Biz Allah’a âidiz ve vakti geldiğinde elbette O’na döneceğiz… [Bakara, 156]

- Aah erenlerim, dünyada iki büyük âmil vardır: Biri mârifet biri aşktır. Aşka mazhar olmayan bir insan yeryüzünde daimi surette vücudu zindanında mahpus kalmaya mahkumdur.
- Bir niyaz vardı eski zaman tekkelerinde asılı duran: İlahî ente maksudî ve rizake matlubî; âtini muhabbetike ve marifetike… Ya Rabbi maksudum sensin senin hoşnutluğunu taleb ederim, bize aşkını ve marifeti ikram eyle mealinde…


ilahi_ente_maksudi.jpg



Ârife eşyâda esmâ görünür,
Cümle esmâda müsemmâ görünür,
Bu Niyâzi’den de Mevlâ görünür,
Âdem isen “semme vechu’llâh”ı bul,
Kande baksan ol güzel Allâhı gör.


…Nereye dönerseniz Allah’ın yüzü (zatı) oradadır…
[Bakara, 115]






- Eyvallah, işte böylece aslını bulmak, bir kamil rehber bulmakla olur. Onu burada hayatta iken bulursan maksat hasıl olur, veyahut bulmak ve aramak yolunda o şevk ve o taleple ölürsen orada da bulursun inşallah.

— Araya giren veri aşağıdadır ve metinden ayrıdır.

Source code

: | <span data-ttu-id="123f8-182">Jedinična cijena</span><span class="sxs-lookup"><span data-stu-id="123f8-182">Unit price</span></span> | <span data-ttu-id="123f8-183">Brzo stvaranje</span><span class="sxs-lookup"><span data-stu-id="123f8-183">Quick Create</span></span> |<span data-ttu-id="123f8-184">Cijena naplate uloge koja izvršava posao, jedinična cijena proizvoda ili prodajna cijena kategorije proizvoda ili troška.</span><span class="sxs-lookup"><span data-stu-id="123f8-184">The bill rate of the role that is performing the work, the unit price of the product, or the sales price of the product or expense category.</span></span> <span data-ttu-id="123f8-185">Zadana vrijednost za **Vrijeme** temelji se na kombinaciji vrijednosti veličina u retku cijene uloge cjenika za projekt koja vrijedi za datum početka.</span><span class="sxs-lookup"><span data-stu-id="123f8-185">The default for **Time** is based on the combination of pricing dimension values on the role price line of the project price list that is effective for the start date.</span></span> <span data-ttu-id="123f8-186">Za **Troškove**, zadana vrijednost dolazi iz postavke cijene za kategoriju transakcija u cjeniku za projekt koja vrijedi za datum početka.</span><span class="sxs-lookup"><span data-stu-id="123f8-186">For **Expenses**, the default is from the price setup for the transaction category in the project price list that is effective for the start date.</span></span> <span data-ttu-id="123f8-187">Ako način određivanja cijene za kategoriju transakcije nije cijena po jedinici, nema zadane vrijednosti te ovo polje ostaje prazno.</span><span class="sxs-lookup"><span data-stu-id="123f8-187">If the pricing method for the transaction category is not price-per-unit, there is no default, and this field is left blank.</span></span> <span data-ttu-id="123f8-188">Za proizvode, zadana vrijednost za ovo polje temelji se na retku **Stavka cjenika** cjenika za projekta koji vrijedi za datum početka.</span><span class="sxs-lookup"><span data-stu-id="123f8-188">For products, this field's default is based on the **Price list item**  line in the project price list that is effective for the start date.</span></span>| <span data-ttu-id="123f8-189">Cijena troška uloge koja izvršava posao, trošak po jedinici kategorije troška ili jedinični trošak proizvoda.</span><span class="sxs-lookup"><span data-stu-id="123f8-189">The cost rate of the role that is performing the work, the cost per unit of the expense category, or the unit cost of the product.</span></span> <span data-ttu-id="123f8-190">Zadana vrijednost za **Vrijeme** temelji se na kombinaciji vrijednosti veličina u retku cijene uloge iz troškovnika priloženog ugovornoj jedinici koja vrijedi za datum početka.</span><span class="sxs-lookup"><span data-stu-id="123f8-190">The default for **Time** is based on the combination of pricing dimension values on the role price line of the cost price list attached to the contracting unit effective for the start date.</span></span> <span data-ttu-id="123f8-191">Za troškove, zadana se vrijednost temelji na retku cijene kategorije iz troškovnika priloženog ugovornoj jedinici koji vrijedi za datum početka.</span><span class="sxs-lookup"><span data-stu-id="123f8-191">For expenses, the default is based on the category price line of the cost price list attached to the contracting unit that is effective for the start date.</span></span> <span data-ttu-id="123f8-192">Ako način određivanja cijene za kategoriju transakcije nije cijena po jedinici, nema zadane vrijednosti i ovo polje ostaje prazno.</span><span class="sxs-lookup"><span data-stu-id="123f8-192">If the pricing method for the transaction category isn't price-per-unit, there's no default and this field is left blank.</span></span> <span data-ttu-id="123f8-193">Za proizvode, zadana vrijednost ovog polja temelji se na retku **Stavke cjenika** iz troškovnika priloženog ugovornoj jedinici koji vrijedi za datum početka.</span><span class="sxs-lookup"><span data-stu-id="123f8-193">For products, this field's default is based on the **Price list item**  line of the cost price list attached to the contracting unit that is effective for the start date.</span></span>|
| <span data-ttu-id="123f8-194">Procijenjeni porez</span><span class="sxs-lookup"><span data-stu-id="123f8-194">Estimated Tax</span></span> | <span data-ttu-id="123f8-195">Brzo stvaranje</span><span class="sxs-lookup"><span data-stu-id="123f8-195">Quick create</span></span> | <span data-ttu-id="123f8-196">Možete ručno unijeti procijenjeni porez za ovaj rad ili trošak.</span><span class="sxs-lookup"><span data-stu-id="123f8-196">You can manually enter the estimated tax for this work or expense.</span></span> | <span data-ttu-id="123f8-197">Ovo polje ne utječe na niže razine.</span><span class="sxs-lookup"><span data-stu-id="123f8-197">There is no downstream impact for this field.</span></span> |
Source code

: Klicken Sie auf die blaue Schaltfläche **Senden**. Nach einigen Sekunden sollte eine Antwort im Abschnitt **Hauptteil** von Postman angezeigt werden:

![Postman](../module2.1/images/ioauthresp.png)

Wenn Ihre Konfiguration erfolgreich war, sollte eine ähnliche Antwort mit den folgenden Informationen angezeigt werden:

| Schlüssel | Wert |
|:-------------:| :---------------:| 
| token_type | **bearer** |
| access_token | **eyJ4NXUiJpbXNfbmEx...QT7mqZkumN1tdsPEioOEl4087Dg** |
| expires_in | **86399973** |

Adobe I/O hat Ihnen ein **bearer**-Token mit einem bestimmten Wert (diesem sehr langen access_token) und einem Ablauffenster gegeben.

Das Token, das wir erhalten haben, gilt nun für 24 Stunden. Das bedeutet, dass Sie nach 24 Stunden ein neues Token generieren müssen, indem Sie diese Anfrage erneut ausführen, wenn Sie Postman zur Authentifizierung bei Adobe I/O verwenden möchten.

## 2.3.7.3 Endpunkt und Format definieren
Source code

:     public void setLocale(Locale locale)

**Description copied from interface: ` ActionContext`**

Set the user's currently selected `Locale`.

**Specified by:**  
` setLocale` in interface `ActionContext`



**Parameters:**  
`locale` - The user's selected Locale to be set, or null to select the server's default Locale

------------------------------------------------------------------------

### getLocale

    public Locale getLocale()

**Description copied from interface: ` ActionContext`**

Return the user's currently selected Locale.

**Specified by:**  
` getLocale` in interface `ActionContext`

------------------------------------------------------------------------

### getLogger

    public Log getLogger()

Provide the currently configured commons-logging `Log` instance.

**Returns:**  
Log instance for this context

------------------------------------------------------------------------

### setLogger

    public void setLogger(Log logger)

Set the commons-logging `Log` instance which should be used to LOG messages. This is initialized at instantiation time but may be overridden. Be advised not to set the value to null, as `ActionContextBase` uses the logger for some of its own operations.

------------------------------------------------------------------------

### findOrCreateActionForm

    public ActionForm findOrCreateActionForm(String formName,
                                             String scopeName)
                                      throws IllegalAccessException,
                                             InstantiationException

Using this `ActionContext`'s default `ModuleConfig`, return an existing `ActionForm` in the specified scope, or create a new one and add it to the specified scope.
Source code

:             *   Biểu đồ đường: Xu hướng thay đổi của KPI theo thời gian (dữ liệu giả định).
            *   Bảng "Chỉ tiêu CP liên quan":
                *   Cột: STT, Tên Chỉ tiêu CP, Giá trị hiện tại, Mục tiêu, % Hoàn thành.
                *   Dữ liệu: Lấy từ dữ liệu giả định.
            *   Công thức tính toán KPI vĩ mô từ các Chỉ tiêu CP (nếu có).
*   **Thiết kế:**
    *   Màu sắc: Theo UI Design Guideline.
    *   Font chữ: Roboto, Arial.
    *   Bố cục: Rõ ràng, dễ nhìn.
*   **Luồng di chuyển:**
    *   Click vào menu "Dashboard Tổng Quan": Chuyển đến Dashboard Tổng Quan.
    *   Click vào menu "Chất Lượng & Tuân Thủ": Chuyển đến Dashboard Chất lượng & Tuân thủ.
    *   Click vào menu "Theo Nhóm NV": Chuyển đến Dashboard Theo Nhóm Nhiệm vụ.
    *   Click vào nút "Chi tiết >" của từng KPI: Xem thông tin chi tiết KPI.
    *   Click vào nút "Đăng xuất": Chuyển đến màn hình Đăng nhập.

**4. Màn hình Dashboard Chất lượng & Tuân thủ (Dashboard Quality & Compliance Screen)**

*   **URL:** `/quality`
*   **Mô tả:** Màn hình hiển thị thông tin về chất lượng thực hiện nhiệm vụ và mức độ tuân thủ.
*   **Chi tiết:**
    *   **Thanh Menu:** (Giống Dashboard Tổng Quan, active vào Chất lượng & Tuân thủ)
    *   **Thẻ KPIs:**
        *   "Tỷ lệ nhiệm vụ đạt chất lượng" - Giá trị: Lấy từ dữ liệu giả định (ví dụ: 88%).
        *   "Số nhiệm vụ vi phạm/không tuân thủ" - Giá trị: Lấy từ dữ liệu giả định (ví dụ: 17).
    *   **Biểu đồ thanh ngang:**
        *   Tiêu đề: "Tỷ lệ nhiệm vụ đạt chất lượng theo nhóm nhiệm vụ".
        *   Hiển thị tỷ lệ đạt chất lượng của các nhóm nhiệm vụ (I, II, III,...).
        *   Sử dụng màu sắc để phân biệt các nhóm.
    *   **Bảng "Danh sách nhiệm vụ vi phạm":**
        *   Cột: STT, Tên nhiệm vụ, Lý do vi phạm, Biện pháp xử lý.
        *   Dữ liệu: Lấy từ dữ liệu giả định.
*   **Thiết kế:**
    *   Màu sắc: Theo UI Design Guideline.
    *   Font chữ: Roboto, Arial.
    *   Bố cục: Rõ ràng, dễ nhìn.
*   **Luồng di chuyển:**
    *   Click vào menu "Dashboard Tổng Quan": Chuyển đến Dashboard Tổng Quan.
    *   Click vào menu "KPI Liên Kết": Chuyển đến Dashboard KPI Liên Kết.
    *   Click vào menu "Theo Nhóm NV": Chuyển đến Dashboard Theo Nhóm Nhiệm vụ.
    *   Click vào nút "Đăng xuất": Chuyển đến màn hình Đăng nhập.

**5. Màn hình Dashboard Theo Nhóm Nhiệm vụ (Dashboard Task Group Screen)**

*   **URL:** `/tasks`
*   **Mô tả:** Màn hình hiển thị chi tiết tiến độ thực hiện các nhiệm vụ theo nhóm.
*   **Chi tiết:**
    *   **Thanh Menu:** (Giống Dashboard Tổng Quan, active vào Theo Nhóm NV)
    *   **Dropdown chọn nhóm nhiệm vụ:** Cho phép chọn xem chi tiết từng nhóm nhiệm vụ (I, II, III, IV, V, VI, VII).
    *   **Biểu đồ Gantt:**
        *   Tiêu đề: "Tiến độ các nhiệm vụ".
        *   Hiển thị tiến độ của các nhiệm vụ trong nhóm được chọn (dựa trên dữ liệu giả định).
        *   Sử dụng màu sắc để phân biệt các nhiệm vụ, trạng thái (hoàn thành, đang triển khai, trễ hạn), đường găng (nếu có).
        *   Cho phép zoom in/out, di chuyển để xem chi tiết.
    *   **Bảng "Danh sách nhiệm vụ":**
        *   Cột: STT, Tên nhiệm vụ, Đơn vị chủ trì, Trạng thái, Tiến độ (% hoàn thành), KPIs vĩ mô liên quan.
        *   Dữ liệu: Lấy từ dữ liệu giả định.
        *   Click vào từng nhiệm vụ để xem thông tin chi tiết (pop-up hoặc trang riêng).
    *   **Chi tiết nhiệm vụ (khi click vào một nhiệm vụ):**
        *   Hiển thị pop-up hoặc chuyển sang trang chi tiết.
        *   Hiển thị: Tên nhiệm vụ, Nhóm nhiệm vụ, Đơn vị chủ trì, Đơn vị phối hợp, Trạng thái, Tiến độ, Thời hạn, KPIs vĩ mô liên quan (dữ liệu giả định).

Ya Rabbi, Ademzede olan bizler için babamızın ilim mirâsına konup onun halifeliğini icra edenlerden, aynı suretle esma-i ilahiyeye varis olanlarda eyle, Zaten bizleri “insan” suretinde yaratmışsın meded ü inayet eyleyiver de alem sahnesinde “insan-lık” yapalım.

Muhabbet-i Ehli beyt-i Mustafa üzerlerimize sâyebân,
Vakt-i şerif, sebeb-i gufran, aleme bayram olan Cuma,
ömür ve şahsiyetlerimiz, ahir ve akibet,
zahir ve batınlarımız hayrola,

Aşk ola, aşk ile dola, Aşkullah,
Muhabbettullah, Marifetullah,
Şevkullah ve Zikrullah gönüllere nakşola erenler

Umalım ki Mevlam söylediklerimizi önce bize duyursun,
sonra ihtiyacı olanlara tesir buyursun. . .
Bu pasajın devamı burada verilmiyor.